──────── KUTIPAN TERPILIH ────────

Optika.id - Wacana naiknya harga BBM jenis Pertalite yang bakal dilakukan oleh pemerintah diklaim sebagai upaya antisipatif guna menghindari jebolnya APBN serta mengurangi dampak krisis global yang tengah melanda dunia.
"Ya pilihannya adalah, apakah pemerintah mau terus membakar uang untuk subsidi BBM yang sudah mencapai 520 triliun? Itu pilihannya. Kalau pemerintah enggak mau menaikkan BBM, artinya APBN kita akan dijebol terus sampai mungkin 700 triliun. Sementara APBN 2.200 triliun, kalau dibakar untuk BBM saja gimana?" kata anggota Komisi VI DPR RI, Deddy Yevri Hanteru Sitorus, Sabtu (20/8/2022).
Baca juga: PDIP Tegaskan Tak Kekurangan Stok Pemimpin untuk Pilkada Jawa Tengah
Di sisi lain, dampak negatif dari perang Rusia Ukraina dan pandemi Covid-19 yang melanda dunia membuat harga minyak dunia saat ini menjadi sangat tinggi.
Harga tidak terelakkan karena menang harga dunia lagi guncang dan meroket tajam. Itu kan tidak terhindarkan karena pemerintah tidak berpihak, tapi memang harga dunia lagi naik tinggi karena konflik di Ukraina-Rusia, tutur legislator asal PDI Perjuangan ini.
Deddy kemudian menyarankan agar pemerintah mengalokasikan dana subsidi yang besar tersebut untuk memberikan bantuan langsung kepada rakyat kecil yang membutuhkan, alih-alih memberikan subsidi BBM jenis Pertalite akan tetapi nyatanya kalangan menengah ke atas yang menikmatinya.

────────

### TUGAS YANG DIMINTA
[1] Dalam kutipan tentang wacana kenaikan harga Pertalite, apa alasan Deddy menyarankan agar dana subsidi dialihkan menjadi bantuan langsung bagi rakyat kecil? Jelaskan dalam satu hingga tiga kalimat.
[2] Lanjutkan kutipan tentang wacana kenaikan harga Pertalite, dimulai setelah kalimat terakhirnya.
Data di bawah ini merupakan bahan tersendiri yang terpisah dari kutipan.

──────── DATA YANG DIBERIKAN ────────

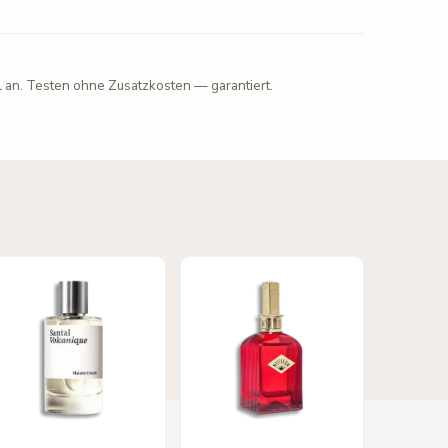
l an. Testen ohne Zusatzkosten — garantiert.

────────

### JAWABAN TUGAS
[1] Subsidi BBM jenis Pertalite pada kenyataannya lebih banyak dinikmati kalangan menengah ke atas. Karena itu, Deddy menyarankan agar dana subsidi yang besar itu dialokasikan sebagai bantuan langsung bagi rakyat kecil yang membutuhkan.

[2]
Memang sudah saatnya subsidi itu diubah menjadi subsidi langsung. Karena yang menikmati subsidi BBM itu kalau kalian investigasi dan lihat sendiri bukan orang miskin. Orang miskin enggak punya motor, enggak punya mobil. Kalaupun orang miskin hanya punya motor, dia hanya menerima 1,2 sampai 2 juta rupiah per tahun, ujarnya.
Deddy kemudian mempertanyakan mekanisme yang masih dipertahankan oleh pemerintah dengan memberikan subsidi bagi BBM jenis Pertalite. Dia juga menyinggung keterlibatan mafia-mafia yang bermain-main dengan hal tersebut.
Baca juga: Ini Kata PDIP Soal Pelegalan Politik Uang di Pemilu
Untuk itu, dia menyarankan agar pemerintah perlu memikirkan langkah tersebut secara jernih, apakah terus membakar uang negara yang cukup banyak hanya untuk dikonsumsi masyarakat kaya dan berkecukupan, ataukah bisa memberikan bantuan langsung untuk rakyat kecil.
Lebih jauh, Deddy ingin melihat cara pemerintah mengelola subsidi. Karena sudah habis Rp 520 triliun untuk subsidi. Artinya itu justru menghilangkan keleluasaan ruang fiskal pemerintah untuk membuat program-program konkret bagi orang miskin.
"Jadi bayangkan uang 520 triliun itu langsung jadi jaring pengaman sosial yang luar biasa, modal kerja yang luar biasa bagi rakyat miskin. Tetapi karena semua disubsidi tidak peduli orang kaya atau miskin akibatnya kan seperti ini, tutur Deddy.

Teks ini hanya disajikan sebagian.